ASSIGNED TASK:
A single number is required: how many lines below include the string "PackageOptions".

DATASET ENTRIES:
+ + +

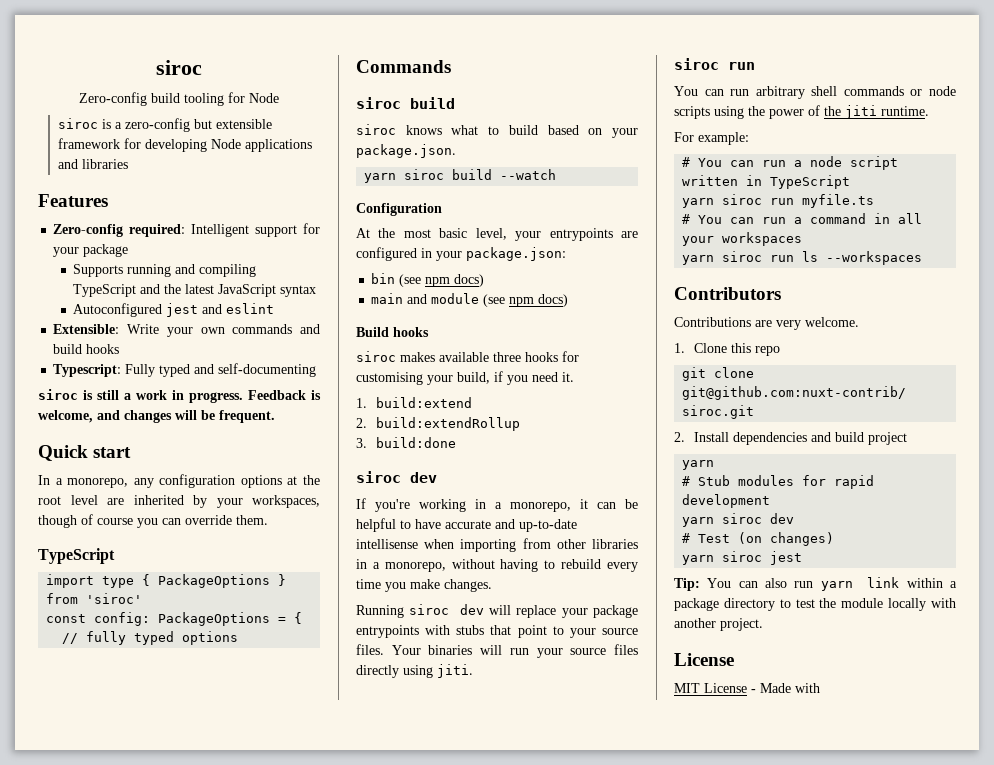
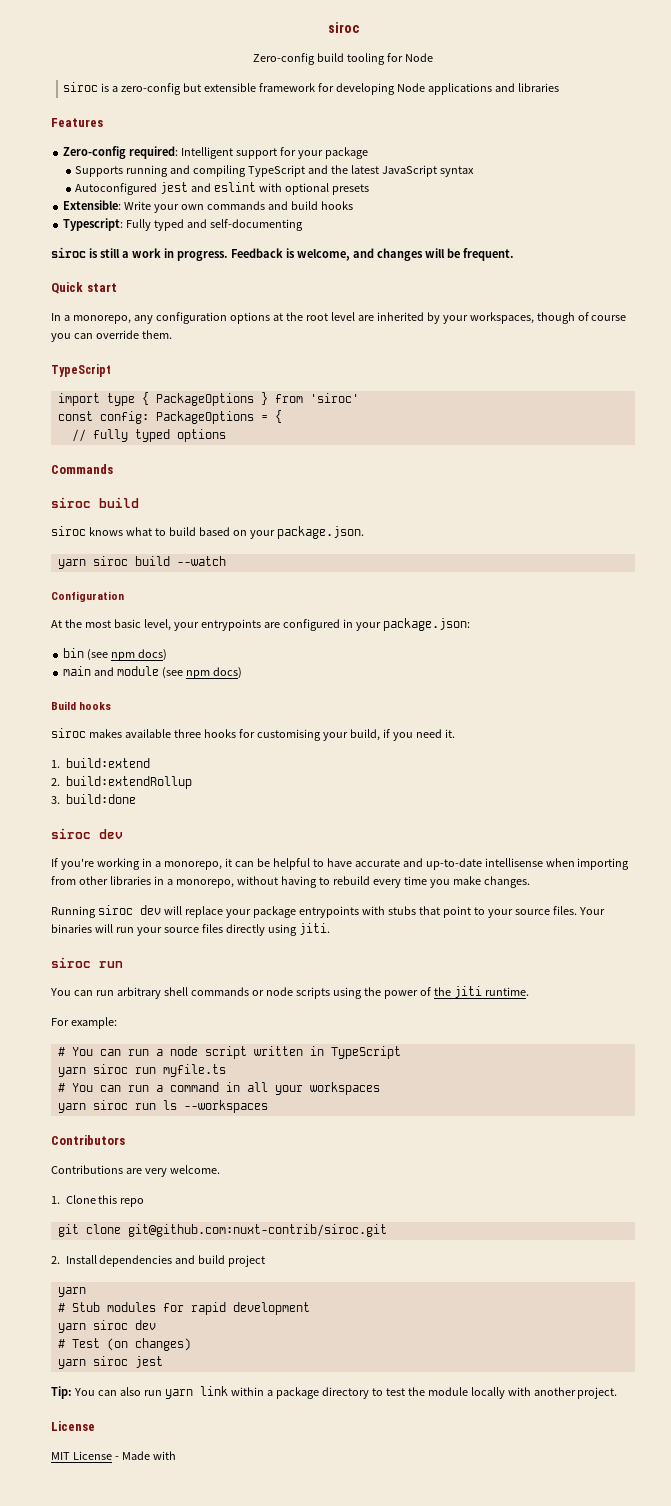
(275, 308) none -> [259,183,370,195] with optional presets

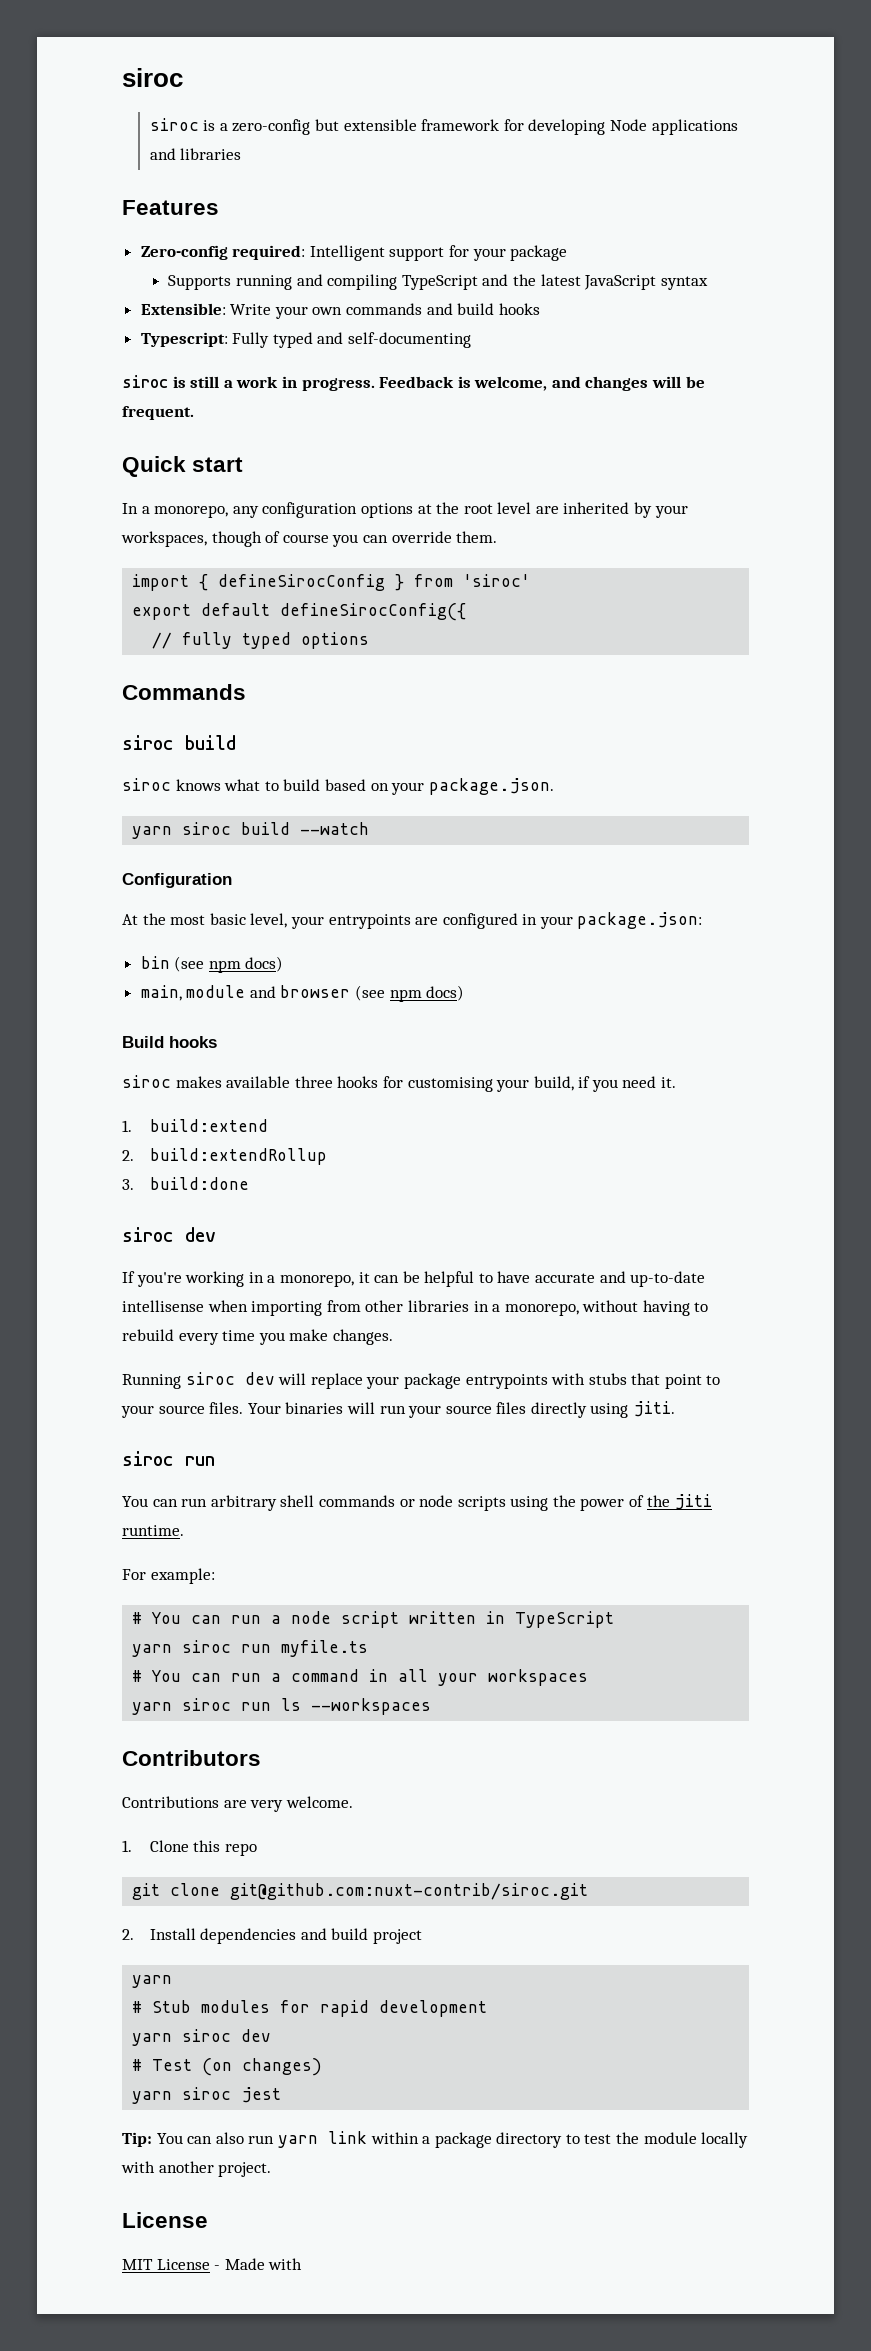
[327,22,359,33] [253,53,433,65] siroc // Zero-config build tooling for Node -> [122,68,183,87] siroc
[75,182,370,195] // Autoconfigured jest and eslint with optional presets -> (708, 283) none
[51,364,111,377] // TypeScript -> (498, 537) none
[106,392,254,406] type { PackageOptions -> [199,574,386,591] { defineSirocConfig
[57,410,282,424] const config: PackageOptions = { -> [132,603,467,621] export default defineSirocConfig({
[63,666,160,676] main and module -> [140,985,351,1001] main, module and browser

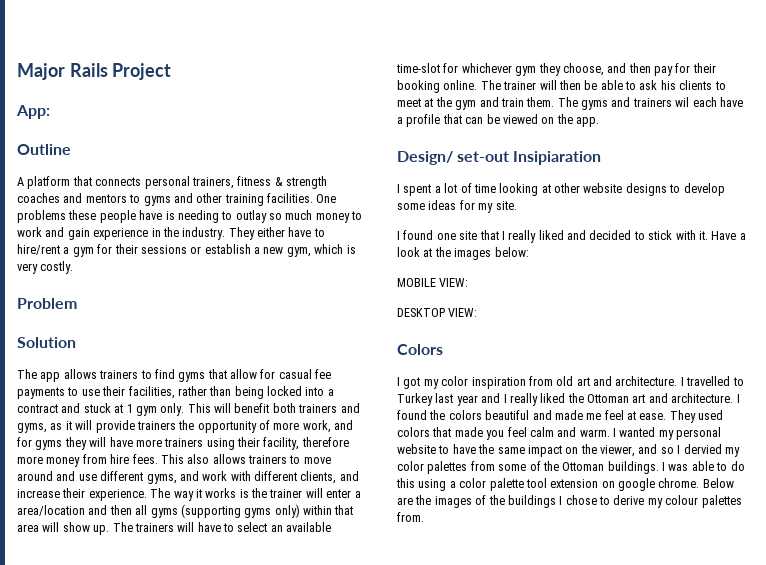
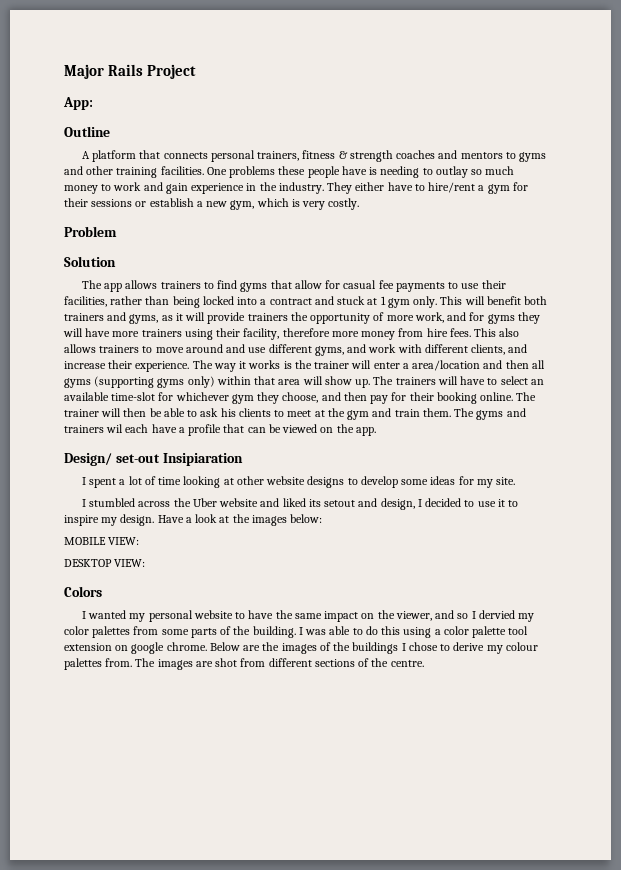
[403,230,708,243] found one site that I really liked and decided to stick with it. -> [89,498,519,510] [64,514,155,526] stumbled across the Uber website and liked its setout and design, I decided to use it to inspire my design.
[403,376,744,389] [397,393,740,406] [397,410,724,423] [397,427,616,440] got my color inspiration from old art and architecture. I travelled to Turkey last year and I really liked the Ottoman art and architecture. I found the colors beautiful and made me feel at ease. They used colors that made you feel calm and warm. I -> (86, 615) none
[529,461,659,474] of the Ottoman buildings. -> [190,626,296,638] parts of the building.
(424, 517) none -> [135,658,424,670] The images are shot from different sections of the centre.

+ + +

COMPLETED TASK:
2